Não se esperava uma queda maior?
Sergei Soares: Na verdade, na frente do Brasil há países com economias não monetizadas (a maioria da população não usa moeda), portanto, se formos fazer um ranking, o Brasil estaria em quarto ou quinto lugar. Mas é um ganho importante. Na América Latina, o Brasil era o mais desigual, agora está em quarto lugar.

Essa redução deve continuar nos próximos anos?

Soares: A valorização do salário mínimo, o Bolsa Família, os benefícios de prestação continuada foram fenômenos importantes na redução da desigualdade.

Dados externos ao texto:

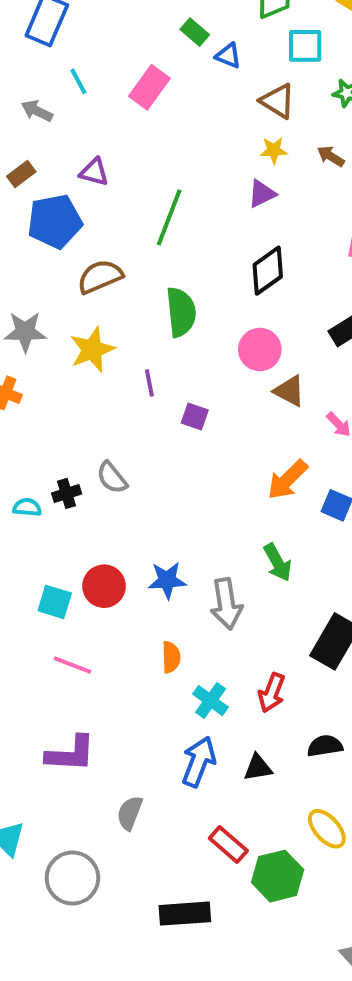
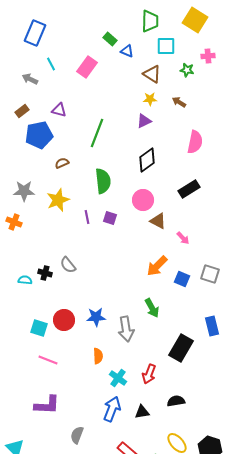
brown semicircle: (100, 277) -> (62, 163), size x0.6
purple square: (195, 417) -> (110, 218), moved
black cross: (67, 493) -> (45, 273), turned 32

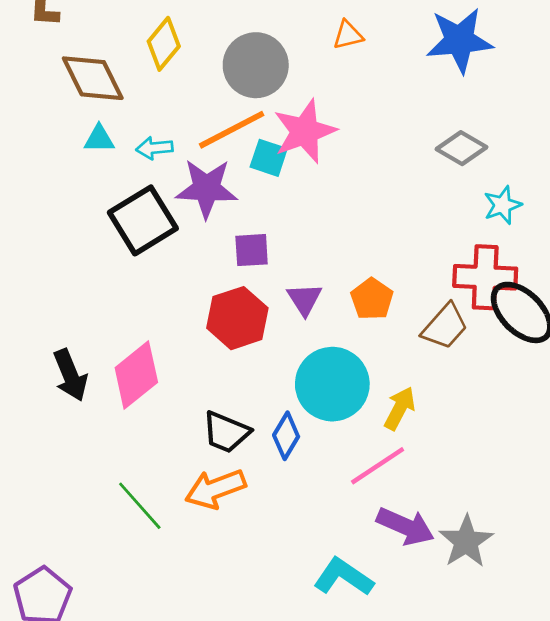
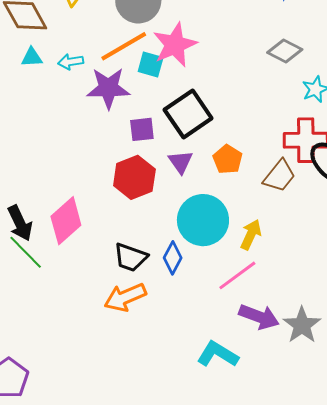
black square: (143, 220) -> (188, 114), moved
green line: (140, 506) -> (26, 252), moved

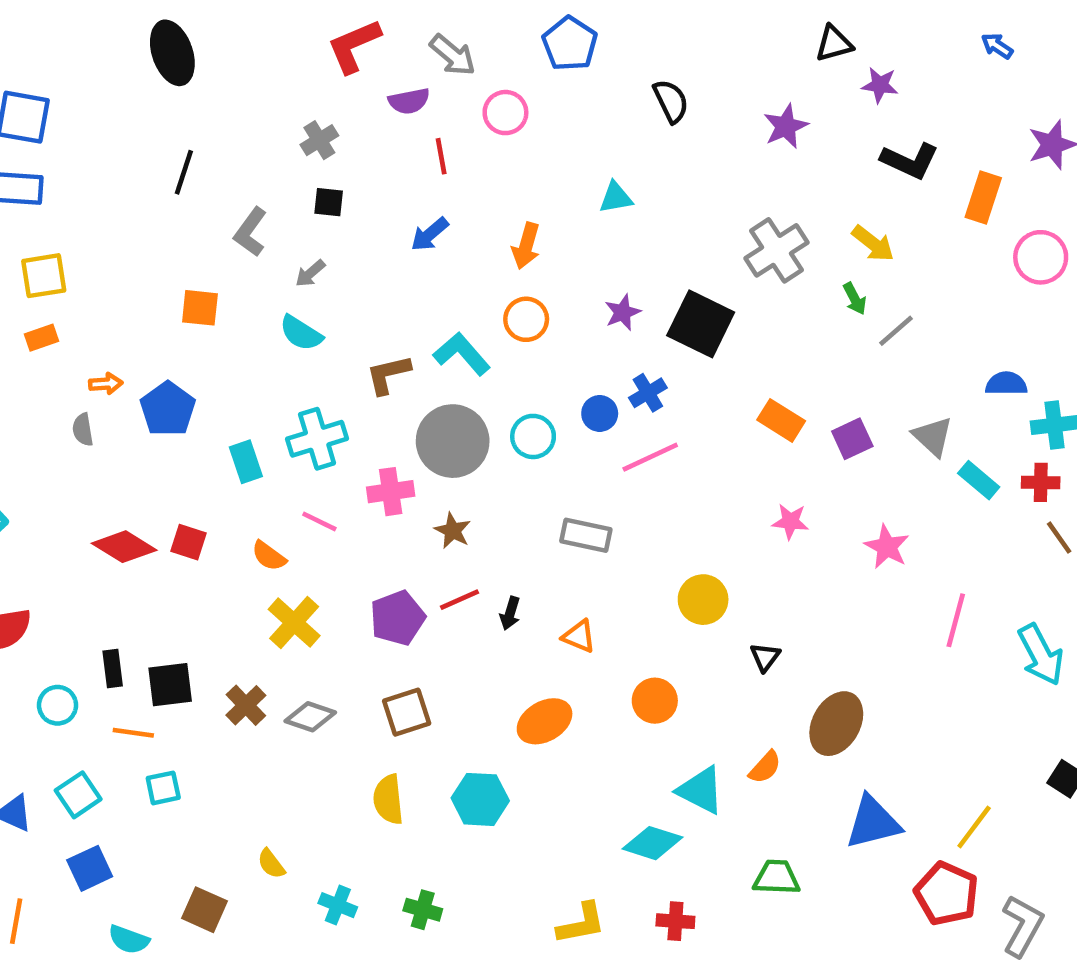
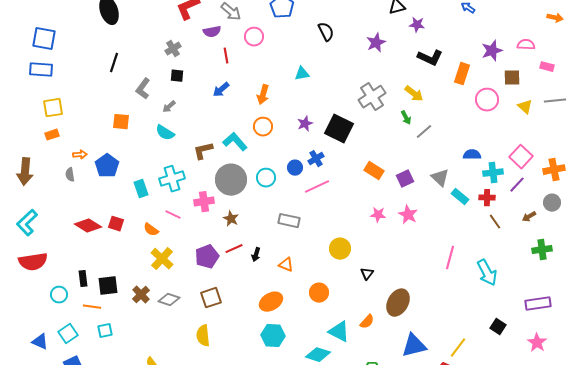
pink star: (887, 547) -> (408, 215), moved
cyan hexagon: (480, 799) -> (273, 336), moved

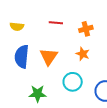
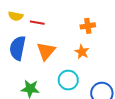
red line: (56, 23) -> (37, 23), moved

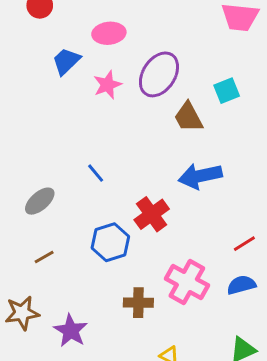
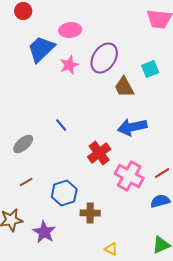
blue trapezoid: (66, 61) -> (41, 49), size x1.4
blue hexagon: (110, 242) -> (64, 193), moved
pink cross: (187, 282) -> (129, 176), moved

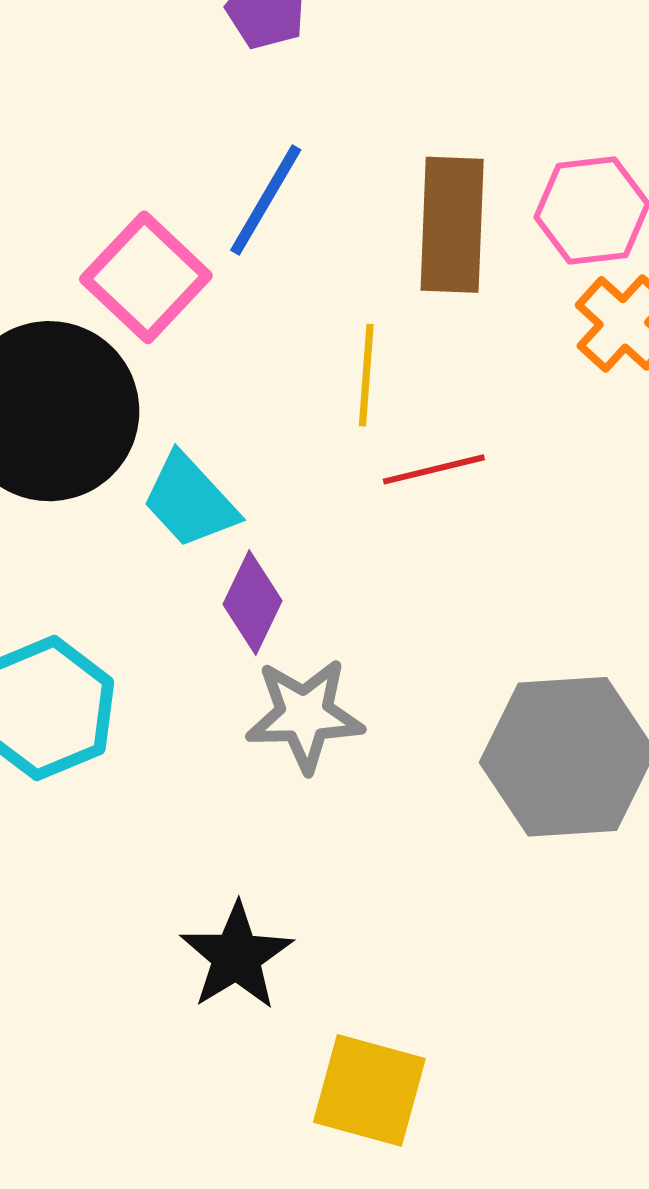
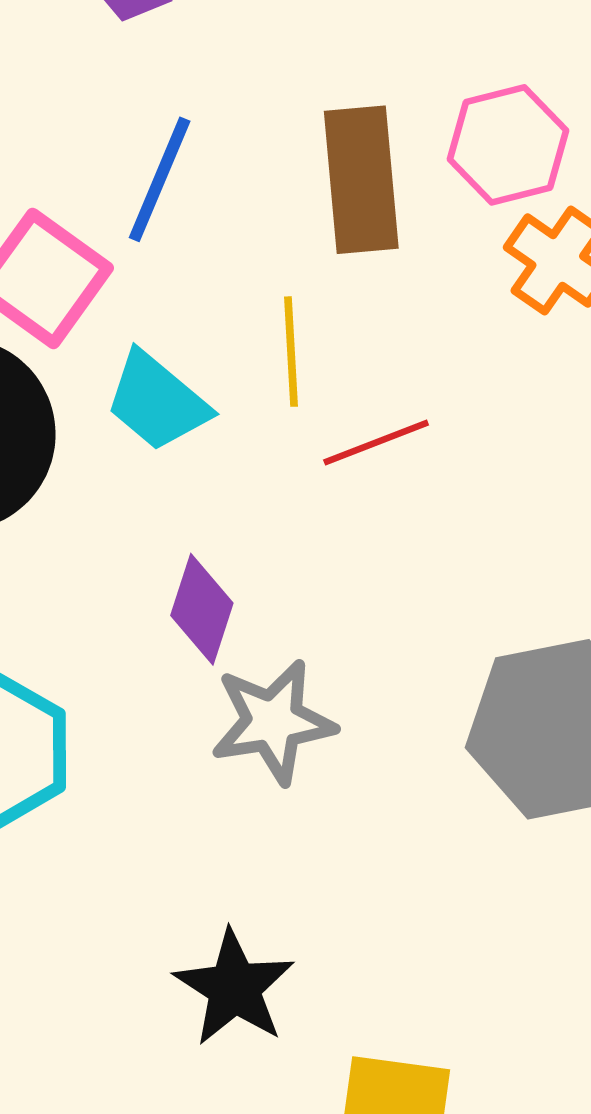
cyan trapezoid: (190, 501) -> (157, 401), moved

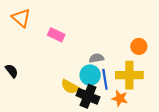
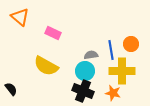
black semicircle: (12, 71) -> (11, 89), moved
blue line: (105, 79) -> (111, 50), moved
yellow semicircle: (70, 87) -> (46, 66), moved, size x1.4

Mas, neste momento, com o crescimento econômico, temos que melhorar a distribuição primária da renda, aquela que vem do mercado de trabalho e responde por 75% dos ganhos das famílias.

Existe risco de a desigualdade parar de cair ou até piorar no Brasil?

Soares: Há várias luzes vermelhas acesas no painel. Temo que as próximas pesquisas mostrem que a desigualdade caiu pouco. Não é possível reduzir a distância de renda apenas com as transferências. Estamos tropeçando na distribuição de renda no mercado de trabalho. Para isso, aumentar o investimento em formação básica e qualificação profissional é fundamental.
As crianças ficam muito pouco nas escolas, somente quatro horas. O ideal seria seis horas. (C.A.)

Balanço global

Avançou
Mais Bem-Estar: Houve uma redução no número de países considerados de baixo desenvolvimento humano, aqueles que apresentam IDH inferior a 0,500. No relatório do ano passado, eram 31 países. Este ano, são 22.

Decepcionou
Os mais desiguais: Países da América Latina e do Caribe estão entre os piores em termos de distribuição de renda no mundo. Dos 15 países mais desiguais, nove estão no continente: Bolívia, Haiti, Colômbia, Paraguai, Brasil, Guatemala, Chile, Honduras e Equador.

Retrocesso: Três países recuaram no IDH a patamares inferiores ao de 1975: República Democrática do Congo, Zâmbia e Zimbábue. Outros 16 estão piores que em 1990.

Baixo desenvolvimento: Todos os países da África Subsaariana são considerados de baixo desenvolvimento humano. No continente, a expectativa de vida é de 49,6 anos e há 40% de analfabetos na população acima de 15 anos.